Diana terpana sesaat menatap pria berdagu belah yang ada di hadapannya itu. Ia menghela napas panjang, melihat kegigihan mantan pacarnya yang sejak dulu masih saja menjadi budak cinta untuk dirinya. Tanpa bicara apa-apa lagi, Diana melenggang pergi dari hadapan Denny yang masih menatapnya tak berkedip.

***

 [Diana, aku belum bisa pulang ke Samarinda, ya? Masih ada yang harus diurus di Berau.]

 “Duh, belum kelar juga, Mas? Ini sudah lebih dari seminggu, lho?” rengek Diana begitu menerima panggilan dari suaminya.

 [Kamu harus terbiasa, Diana. Kalau proyek di Berau ini deal, kita akan sering berpisah seperti ini.]

 “Astagaa, aku ikut ke Berau kalau begitu. Gak mau aku jauh-jauh kayak gini,” balas Diana keras kepala.

 [Ah, kamu kayak anak kecil aja, oh ya, anak-anak gimana? Sehat ‘kan?]

 “Anak-anak semua sehat, aku yang gak sehat,” keluh Diana.

 [Kamu sakit apa? Udah ke dokter belum?]

 “Sakit rindu, memangnya ada dokter jual obatnya.” Diana mendengar Reynaldi terbahak di seberang sana.

 [Sabar, kamu cari kegiatan apa lah, biar gak pikirin rindu terus. Udah ya, ini mau ketemuan sama pemilik lahan nih.]

 Diana belum menjawab apa-apa ketika suaminya sudah langsung memutuskan panggilannya.

 “Mas Rey kebiasaan, orang belum selesai ngomong udah main putusin aja,” gumam Diana dengan wajah merengut.

“Hari libur begini enaknya kemana, ya? Masa akhir pekan mau rebahan di rumah aja,” pikir Diana sembari membuka layar ponselnya.

 Aplikasi hijaunya sudah terlihat banyak chat yang belum dibuka.

 “Denny ngapain lagi sih, masih aja miscall dan ngirim chat-chat.
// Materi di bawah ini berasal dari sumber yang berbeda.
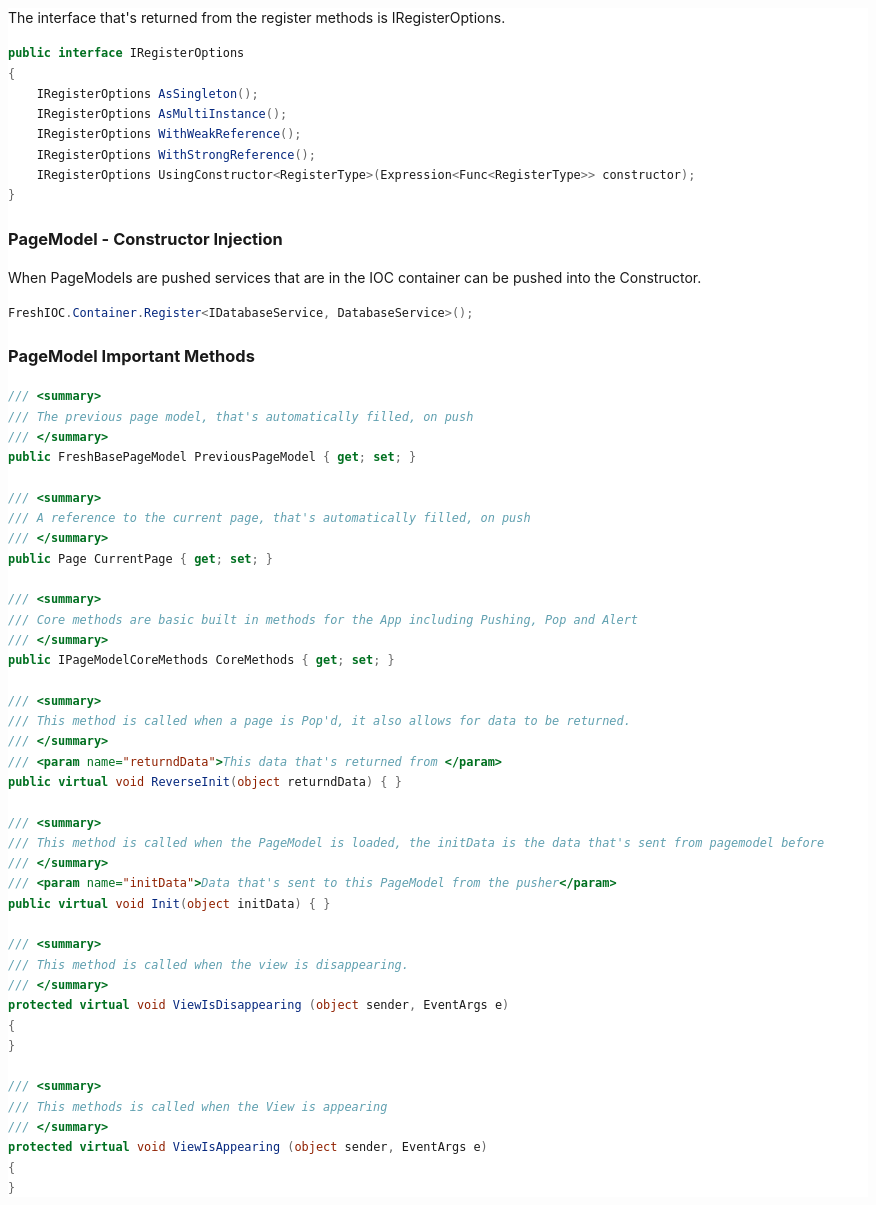 
The interface that's returned from the register methods is IRegisterOptions.
```csharp
public interface IRegisterOptions
{
    IRegisterOptions AsSingleton();
    IRegisterOptions AsMultiInstance();
    IRegisterOptions WithWeakReference();
    IRegisterOptions WithStrongReference();
    IRegisterOptions UsingConstructor<RegisterType>(Expression<Func<RegisterType>> constructor);
}
```

### PageModel - Constructor Injection

When PageModels are pushed services that are in the IOC container can be pushed into the Constructor. 

```csharp
FreshIOC.Container.Register<IDatabaseService, DatabaseService>();
```

### PageModel Important Methods

```csharp
/// <summary>
/// The previous page model, that's automatically filled, on push
/// </summary>
public FreshBasePageModel PreviousPageModel { get; set; }

/// <summary>
/// A reference to the current page, that's automatically filled, on push
/// </summary>
public Page CurrentPage { get; set; }

/// <summary>
/// Core methods are basic built in methods for the App including Pushing, Pop and Alert
/// </summary>
public IPageModelCoreMethods CoreMethods { get; set; }    

/// <summary>
/// This method is called when a page is Pop'd, it also allows for data to be returned.
/// </summary>
/// <param name="returndData">This data that's returned from </param>
public virtual void ReverseInit(object returndData) { }

/// <summary>
/// This method is called when the PageModel is loaded, the initData is the data that's sent from pagemodel before
/// </summary>
/// <param name="initData">Data that's sent to this PageModel from the pusher</param>
public virtual void Init(object initData) { }

/// <summary>
/// This method is called when the view is disappearing. 
/// </summary>
protected virtual void ViewIsDisappearing (object sender, EventArgs e)
{
}

/// <summary>
/// This methods is called when the View is appearing
/// </summary>
protected virtual void ViewIsAppearing (object sender, EventArgs e)
{
}
```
Udah dibilangin juga, jangan berharap lebih jauh lagi.” Diana mengomel dalam hati begitu melihat banyak pesan dari sang mantan pacar.

 Diana mengabaikan saja tanpa membaca atau membalas pesan dari Denny. Ia kemudian malah tertarik dengan pesan Riska--teman akrabnya ketika masih kuliah dulu. Ia segera menghubungi ponsel temannya itu.
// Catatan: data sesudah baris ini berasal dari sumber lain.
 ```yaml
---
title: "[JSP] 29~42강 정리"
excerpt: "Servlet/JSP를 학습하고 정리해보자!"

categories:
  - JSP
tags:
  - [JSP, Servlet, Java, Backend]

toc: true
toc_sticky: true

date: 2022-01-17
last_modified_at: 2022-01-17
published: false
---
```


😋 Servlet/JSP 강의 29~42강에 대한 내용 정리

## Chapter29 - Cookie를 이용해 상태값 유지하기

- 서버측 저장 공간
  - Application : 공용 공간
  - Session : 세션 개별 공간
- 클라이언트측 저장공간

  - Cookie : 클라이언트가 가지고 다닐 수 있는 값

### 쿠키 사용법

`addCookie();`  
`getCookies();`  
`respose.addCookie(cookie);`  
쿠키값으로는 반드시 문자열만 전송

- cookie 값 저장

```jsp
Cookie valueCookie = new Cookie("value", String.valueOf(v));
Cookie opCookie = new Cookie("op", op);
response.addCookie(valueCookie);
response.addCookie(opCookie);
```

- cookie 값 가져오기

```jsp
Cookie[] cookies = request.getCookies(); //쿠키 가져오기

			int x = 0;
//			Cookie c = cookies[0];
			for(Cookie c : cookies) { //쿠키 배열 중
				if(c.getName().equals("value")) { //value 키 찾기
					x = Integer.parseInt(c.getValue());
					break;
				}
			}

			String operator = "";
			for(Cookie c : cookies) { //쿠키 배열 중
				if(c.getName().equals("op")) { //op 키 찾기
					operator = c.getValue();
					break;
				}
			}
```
 [Hallo, Diana, datang ya, ke acara reuni kampus kita ntar malam.]

 “Jam berapa acaranya? Duh, kok malam Minggu sih? Bukannya besok siang aja hari Minggu,” balas Diana.
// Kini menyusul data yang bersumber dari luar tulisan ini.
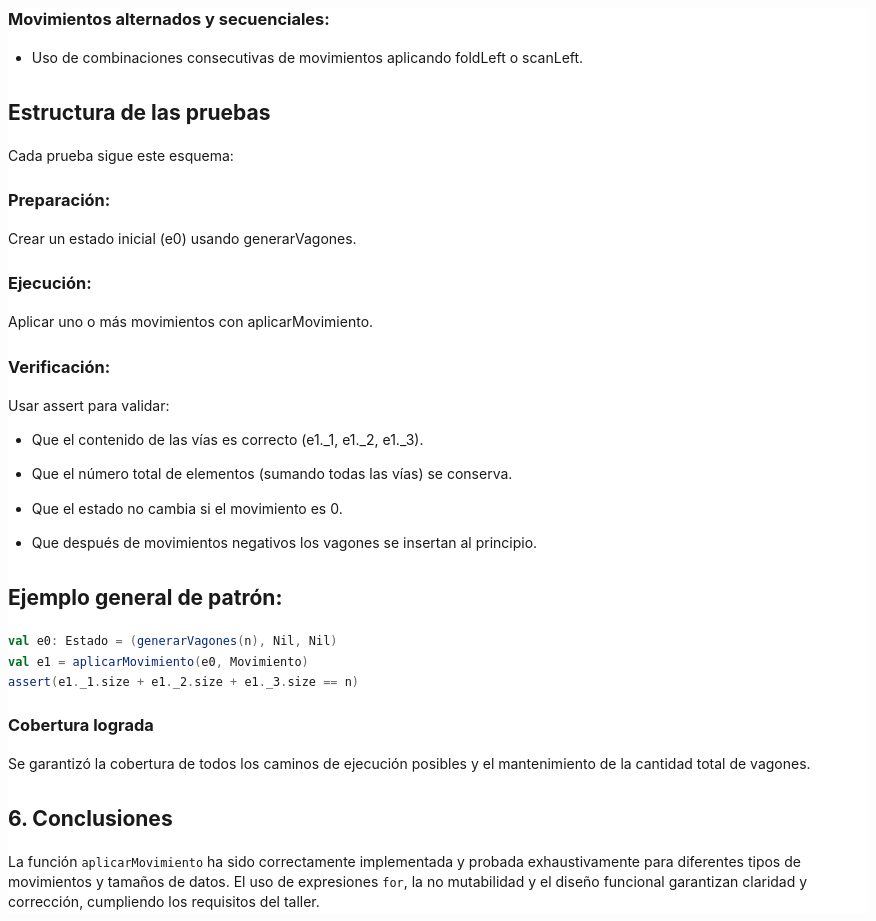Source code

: ### Movimientos alternados y secuenciales:
- Uso de combinaciones consecutivas de movimientos aplicando foldLeft o scanLeft.

## Estructura de las pruebas
Cada prueba sigue este esquema:

### Preparación:
Crear un estado inicial (e0) usando generarVagones.

### Ejecución:
Aplicar uno o más movimientos con aplicarMovimiento.

### Verificación:
Usar assert para validar:

- Que el contenido de las vías es correcto (e1._1, e1._2, e1._3).

- Que el número total de elementos (sumando todas las vías) se conserva.

- Que el estado no cambia si el movimiento es 0.

- Que después de movimientos negativos los vagones se insertan al principio.

## Ejemplo general de patrón:

```scala
val e0: Estado = (generarVagones(n), Nil, Nil)
val e1 = aplicarMovimiento(e0, Movimiento)
assert(e1._1.size + e1._2.size + e1._3.size == n)
```

### Cobertura lograda
Se garantizó la cobertura de todos los caminos de ejecución posibles y el mantenimiento de la cantidad total de vagones.

## 6. Conclusiones

La función `aplicarMovimiento` ha sido correctamente implementada y probada exhaustivamente para diferentes tipos de movimientos y tamaños de datos. El uso de expresiones `for`, la no mutabilidad y el diseño funcional garantizan claridad y corrección, cumpliendo los requisitos del taller.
 [Gak apa-apalah, Diana, ‘kan membawa pasangan. Ya, ajak lho, suami gantengmu.]

 “Nah, itu dia. Mas Rey masih di Berau, belum pulang,” keluh Diana.

 [Hm … apa kamu mau aku samperin ntar malam?]

 “Atau aku gak usah ikut aja, ya, Ris? Males banget ntar cuma jadi nyamuk kamu dan suamimu.” Padahal Diana sebenarnya sangat ingin ikut di acara reuni yang sudah diadakan selama dua tahun terakhir ini. Untung Rey mau menemaninya setiap acara itu dilaksanakan. Hanya kali ini saja sang suami tidak bisa menemani.

 [Yah, ikut dong? Gak seru kalau primadona kampus kita dulu tidak hadir, hahaha.]

 “Bisa aja kamu ngerayu, Ris. Ya udah, ntar aku usahain datang deh, gak usah dijemput! Aku bawa mobil sendiri aja,” putus Diana sembari membayangkan serunya bertemu dengan teman-teman lamanya. Ia tidak bisa melewatkan begitu saja. Suara riang Riska di seberang sana juga membuat Diana jadi ikut tersenyum lebar.

***

 Diana menghubungi berkali-kali nomor ponsel suaminya, tapi hanya nyanyian suara Judika yang terus terdengar. Akhirnya dengan kesal ia mengirim pesan, meminta izin kepada sang suami, bahwa ia akan pergi ke acara reuni kampusnya.

 “Bodolah, kalau nanti Mas Rey marah. Salah sendiri itu Hp gak diangkat,” gerutu Diana sembari mengambil kunci mobil di meja riasnya.

 Sekitar setengah jam di perjalanan, Diana tiba di lokasi acara yang diadakan di Hotel Aston Samarinda. Ia langsung menuju ruangan yang sudah dipesan panitia.

 Suara musik langsung terdengar ketika ia masuk ke ruangan itu. Langkahnya terhenti sejenak di depan pintu yang sudah tertutup kembali. Mata indahnya memindai seluruh ruangan yang sudah ramai oleh teman-teman seangkatannya.

 “Akhirnya kamu datang, Diana, setelah tidak membaca pesan-pesanku samasekali,” sambut seseorang yang tiba-tiba sudah berada di sisinya.

 Diana cukup kaget melihat Denny yang sudah berdiri di sampingnya. Ia benar-benar tidak menyadarinya. Sosok beralis tebal dengan sorot mata tajam bak elang mengincar mangsa. Bibir tipis merah dan seksi. Rahang kokoh serta tegas. Juga satu lagi yang mungkin membuat semua wanita ingin melemparkan diri ke pelukan badan tinggi tegap dan gagah, wajahnya yang tampan mempesona. Mata keduanya bersobok, saling mengunci.